Free Blowing: Four Generations of Miles Davis Sidemen, by Andrew Hamlin

Drummer Jimmy Cobb, alto saxophonist Sonny Fortune, bassist Buster Williams and guitarist Mike Stern range in age from 82 (Cobb) to 58 (Stern). Miles Davis, the man they play to honor, would have been 85 on May 26th. Sitting across from me at Seattle’s Jazz Alley, Tom Kipp wasn’t completely sure if four sidemen from four decidedly different phases of Miles, would gel into a cohesive ensemble. From the first minute I knew neither one of us need have worried.

Across a commonly-understood melody, through their respective axes, Stern spoke to Fortune and Fortune answered him. Williams and Cobb kept to the background of this conversation at first, although Cobb, the last surviving player on Miles’ seminal “Kind Of Blue,” album, leavened every beat with idiosyncrasy. His mesmerizing solos seemed almost superfluous, given his constant pushing and pulling on the pulse, opening dimensions between beats.
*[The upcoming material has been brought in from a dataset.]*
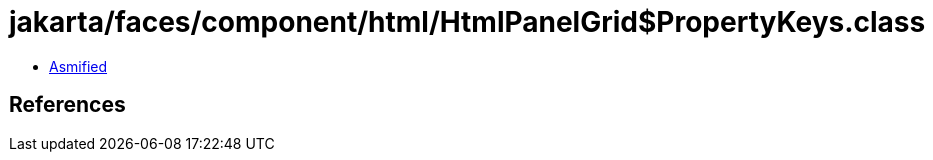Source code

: = jakarta/faces/component/html/HtmlPanelGrid$PropertyKeys.class

 - link:HtmlPanelGrid$PropertyKeys-asmified.java[Asmified]

== References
He rarely looked down at his sideways-to-the-audience kit, the confidence of a crafter whose hands learned how to work alone ages ago.

The quartet knew how to please an audience—towering altissimos and distortion flourishes abounded, although never simply exhibitionist. The quartet also knows how to follow its collective muse; “All Blues” started with a long bass solo and nearly finished with another one. Williams worked his strings with the first three digits of his right hand, leaving ring and little fingers curled under, sometimes hammering from on high with his left hand. His solos caught the undercurrents of the music’s changes, its modal manifestations, and dove confidently deeper.

“My Funny Valentine” opened and closed, started and stopped, with many soft passages for Stern’s ringing chords. The foursome chuckled, and coordinated with each other—verbally, this time, though off-mic—trying, to get the important parts in before the set time ran out. Sonny Rollins’ “Oleo” finished business, pointing simultaneously backwards with its classic rhythm changes, and forwards, with that famous bridge that Rollins never bothered to codify. “Free blowing” it says in the fake book. With each other for assurance, these four men caught the breeze.